A great deal of research in symplectic geometry has revolved around Gromov-Witten invariants, a mathematical model of the physics of closed strings. Recent research in string-theory indicates that there should be an open-string analog of Gromov-Witten invariants, despite certain mathematical complications. In my thesis, I introduced a working definition of open Gromov-Witten invariants for real symplectic manifolds. I intend to study the properties of these new open Gromov-Witten invariants, and investigate how to extend the definition further.
In my thesis, I established a connection between open Gromov-Witten theory and real enumerative geometry as developed in the recent seminal work of J. Y. Welschinger. Progress in open Gromov-Witten theory should shed light on a host of problems in real enumerative geometry, especially the connection with traditional complex enumerative geometry.
The study of open Gromov-Witten theory in the context of real geometry has revealed a deep and little studied relationship between real geometry and mirror symmetry. Mirror symmetry is a striking collection of conjectures originating from string-theory that predict a comprehensive duality between symplectic geometry and complex geometry.
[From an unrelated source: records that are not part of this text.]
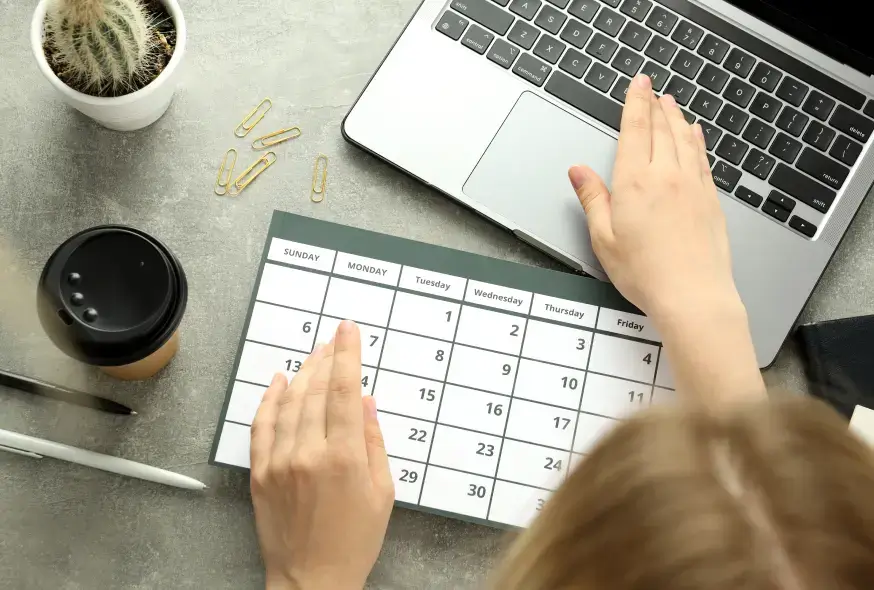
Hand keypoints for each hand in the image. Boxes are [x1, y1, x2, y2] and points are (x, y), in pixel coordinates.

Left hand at [250, 321, 394, 589]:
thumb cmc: (355, 542)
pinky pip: (262, 426)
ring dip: (303, 373)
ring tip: (313, 355)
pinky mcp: (260, 473)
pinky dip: (270, 400)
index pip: (345, 390)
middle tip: (333, 340)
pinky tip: (279, 382)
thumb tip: (366, 403)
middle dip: (326, 358)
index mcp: (346, 457)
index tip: (348, 331)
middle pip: (316, 390)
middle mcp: (310, 453)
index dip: (347, 354)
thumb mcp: (383, 493)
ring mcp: (280, 462)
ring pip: (290, 402)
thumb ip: (374, 443)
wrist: (312, 581)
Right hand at [569, 73, 738, 322]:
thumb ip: (593, 199)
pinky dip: (697, 140)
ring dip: (676, 117)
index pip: (635, 129)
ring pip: (684, 139)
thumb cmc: (646, 274)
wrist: (693, 295)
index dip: (635, 102)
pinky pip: (702, 158)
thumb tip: (578, 172)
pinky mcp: (710, 200)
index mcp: (635, 182)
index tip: (638, 83)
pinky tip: (696, 134)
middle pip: (661, 128)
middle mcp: (666, 176)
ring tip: (671, 103)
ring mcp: (692, 185)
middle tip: (651, 88)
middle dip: (654, 104)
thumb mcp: (604, 239)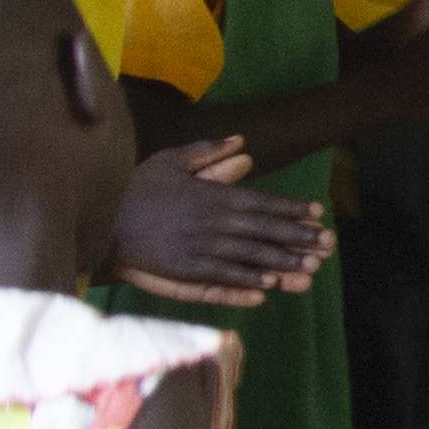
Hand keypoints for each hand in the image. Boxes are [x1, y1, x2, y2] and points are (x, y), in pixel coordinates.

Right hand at [110, 145, 328, 301]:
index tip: (317, 214)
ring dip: (282, 262)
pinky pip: (224, 276)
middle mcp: (211, 221)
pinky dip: (249, 280)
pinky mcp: (185, 269)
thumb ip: (208, 152)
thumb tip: (243, 143)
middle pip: (264, 230)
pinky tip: (271, 285)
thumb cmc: (136, 187)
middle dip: (298, 237)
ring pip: (250, 256)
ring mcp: (199, 246)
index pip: (262, 202)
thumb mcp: (170, 160)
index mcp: (211, 195)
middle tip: (328, 244)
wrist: (99, 218)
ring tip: (311, 268)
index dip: (291, 209)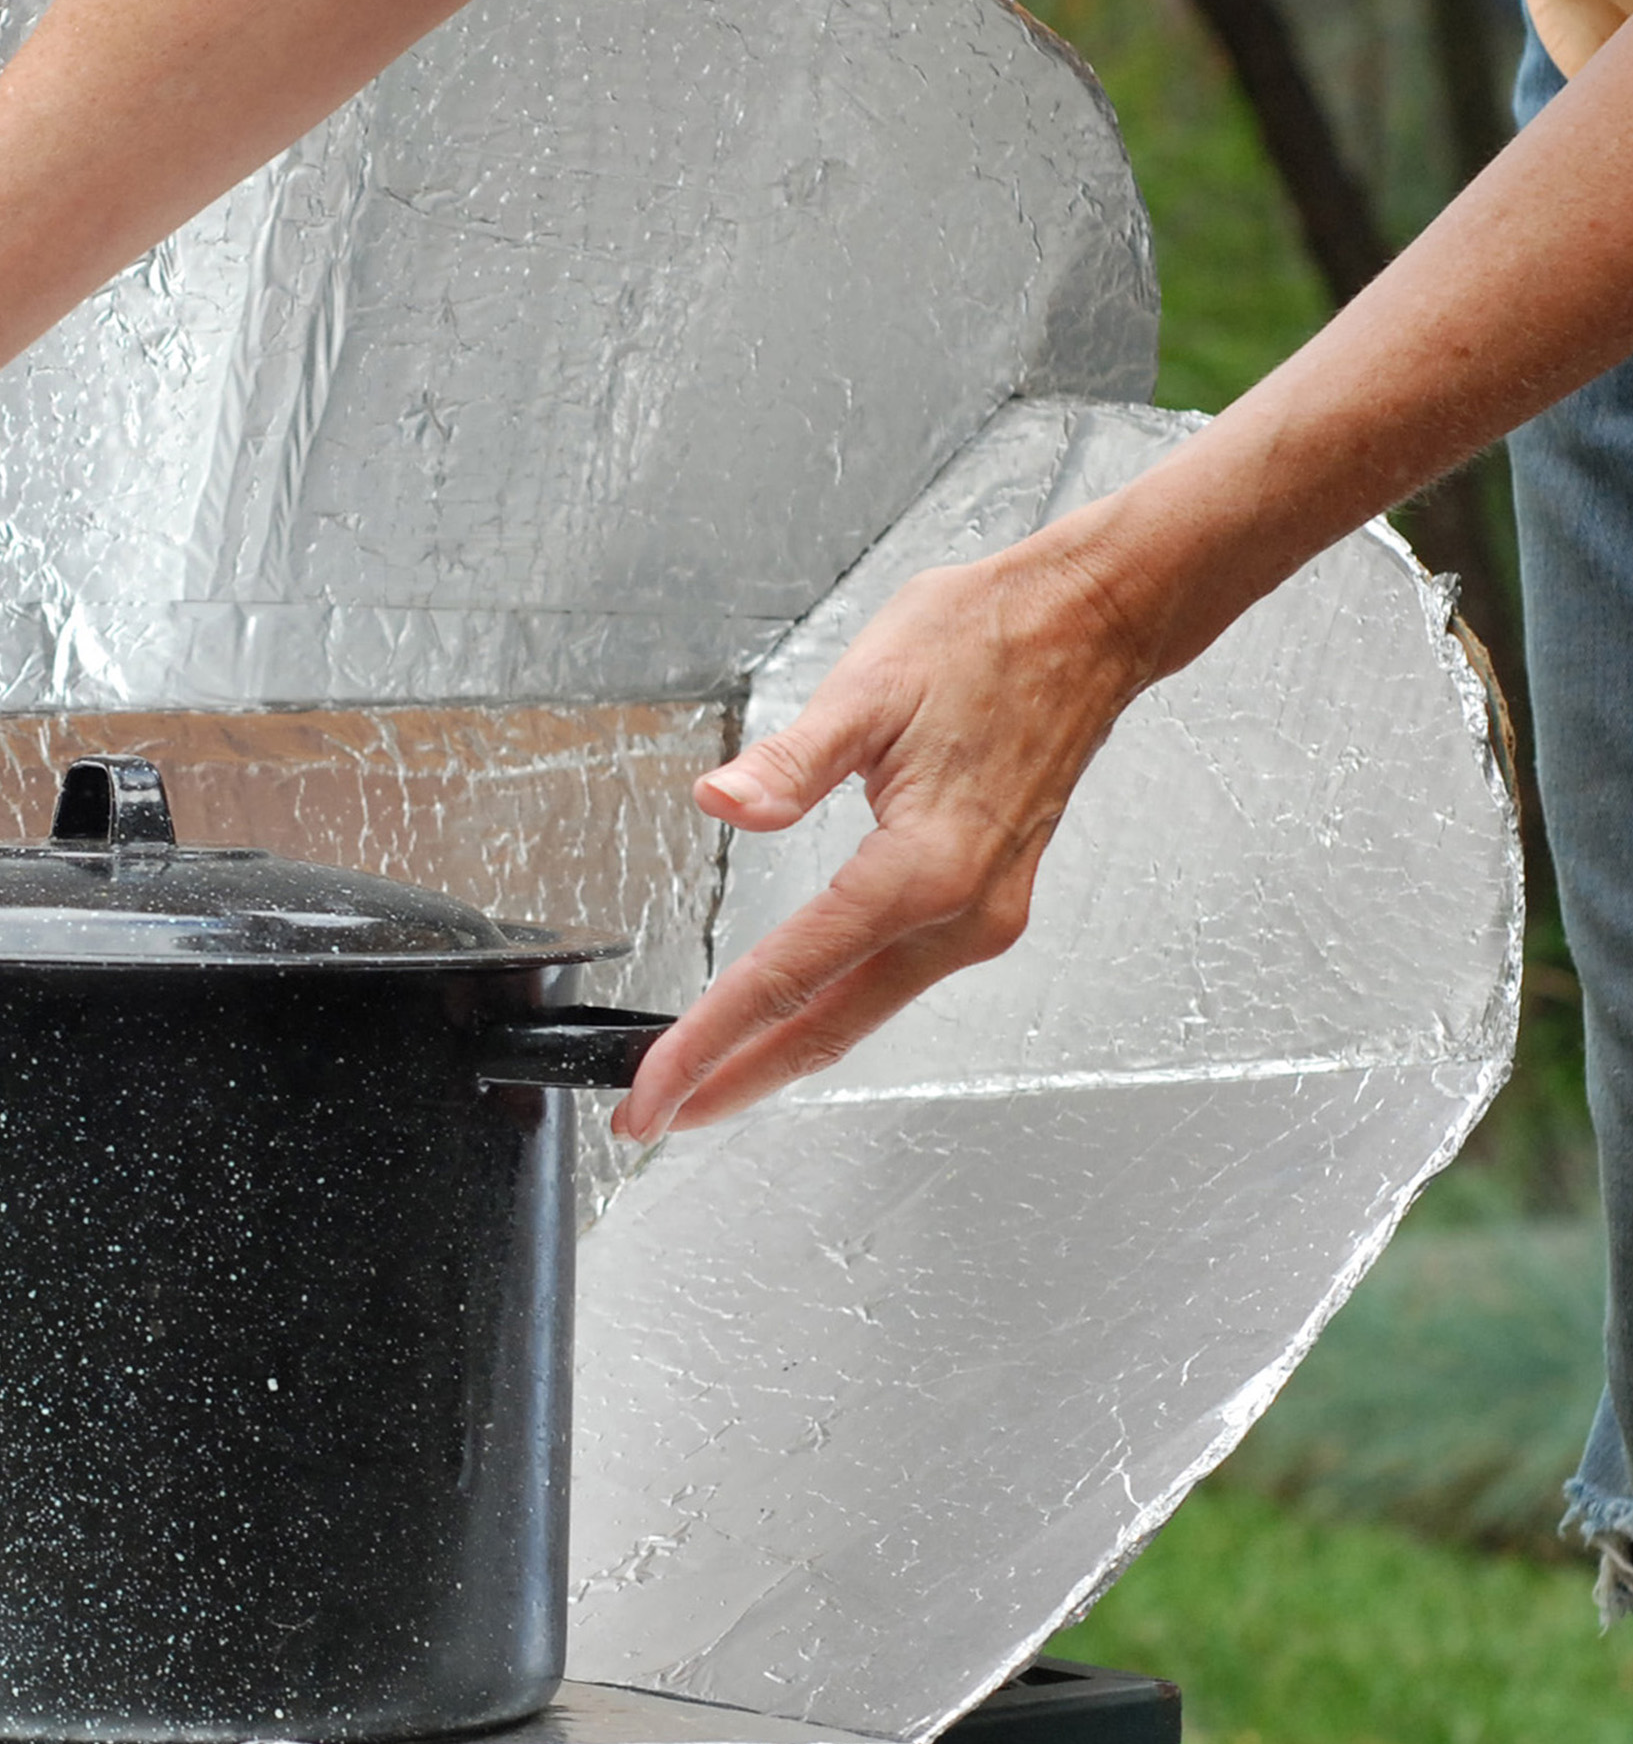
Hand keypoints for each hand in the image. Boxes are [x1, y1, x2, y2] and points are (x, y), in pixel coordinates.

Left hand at [613, 534, 1160, 1141]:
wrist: (1088, 624)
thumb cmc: (987, 641)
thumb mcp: (868, 687)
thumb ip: (789, 761)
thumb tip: (722, 802)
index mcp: (924, 867)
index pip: (788, 978)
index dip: (709, 1043)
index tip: (654, 1089)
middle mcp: (961, 912)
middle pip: (828, 1027)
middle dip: (734, 1080)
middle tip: (655, 1118)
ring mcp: (981, 915)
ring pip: (861, 1013)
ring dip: (779, 1053)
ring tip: (702, 1083)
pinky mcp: (985, 903)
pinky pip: (890, 982)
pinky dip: (827, 1013)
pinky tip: (785, 1019)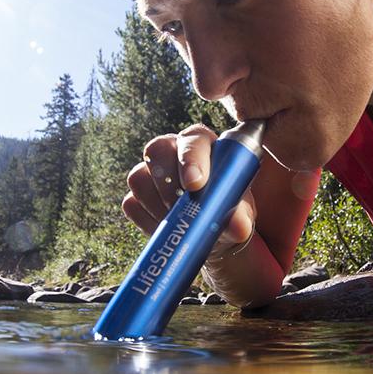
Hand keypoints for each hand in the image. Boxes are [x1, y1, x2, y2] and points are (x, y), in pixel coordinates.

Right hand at [122, 123, 256, 256]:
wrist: (210, 233)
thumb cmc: (228, 212)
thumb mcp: (240, 215)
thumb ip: (240, 216)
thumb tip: (238, 226)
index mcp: (204, 146)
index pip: (193, 140)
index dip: (191, 159)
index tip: (195, 184)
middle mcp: (173, 152)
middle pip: (157, 150)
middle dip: (168, 183)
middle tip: (183, 209)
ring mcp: (150, 172)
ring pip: (140, 179)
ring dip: (159, 206)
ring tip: (181, 223)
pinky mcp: (136, 196)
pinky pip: (132, 204)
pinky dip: (148, 221)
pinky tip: (168, 230)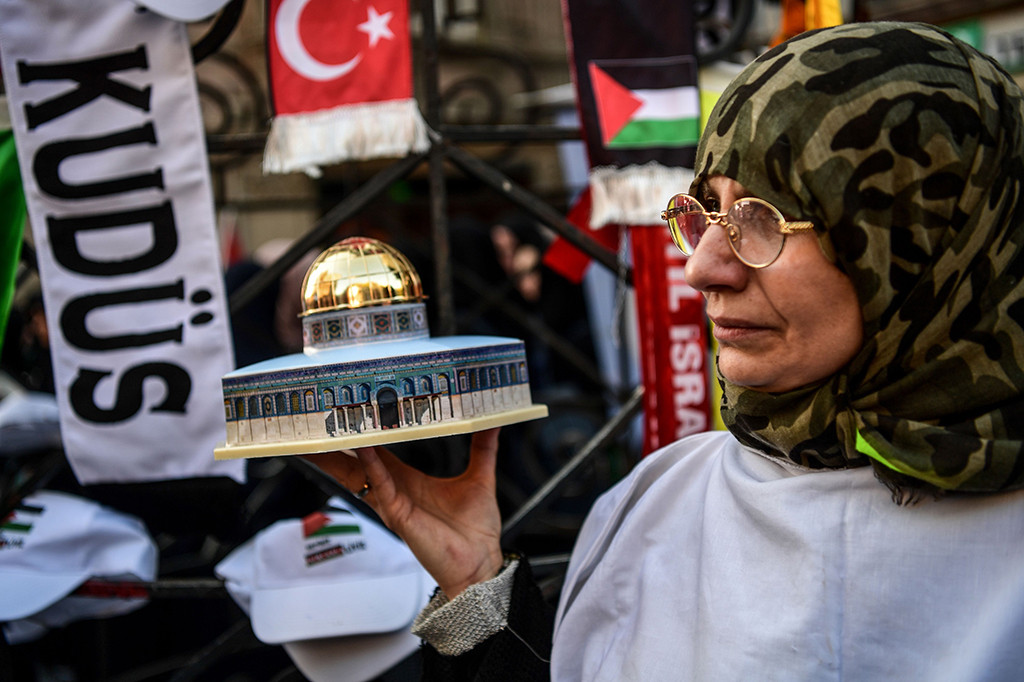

Intuition and knowledge from symplectic geometry and complex geometry can thus be combined to solve otherwise intractable problems. In recent collaborative work with R. Pandharipande and string-theorist J.Walcher, we have verified an important example of mirror symmetry in the real open Gromov-Witten setting.
I believe my research, which bridges a gap between geometry and string theory, as well as my ongoing collaboration with physicists will help build a culture of interdisciplinary interaction. Moreover, I plan to convey the knowledge I have acquired in ongoing collaborative work with leading researchers in the United States to students and researchers with whom I have already developed ties in Europe.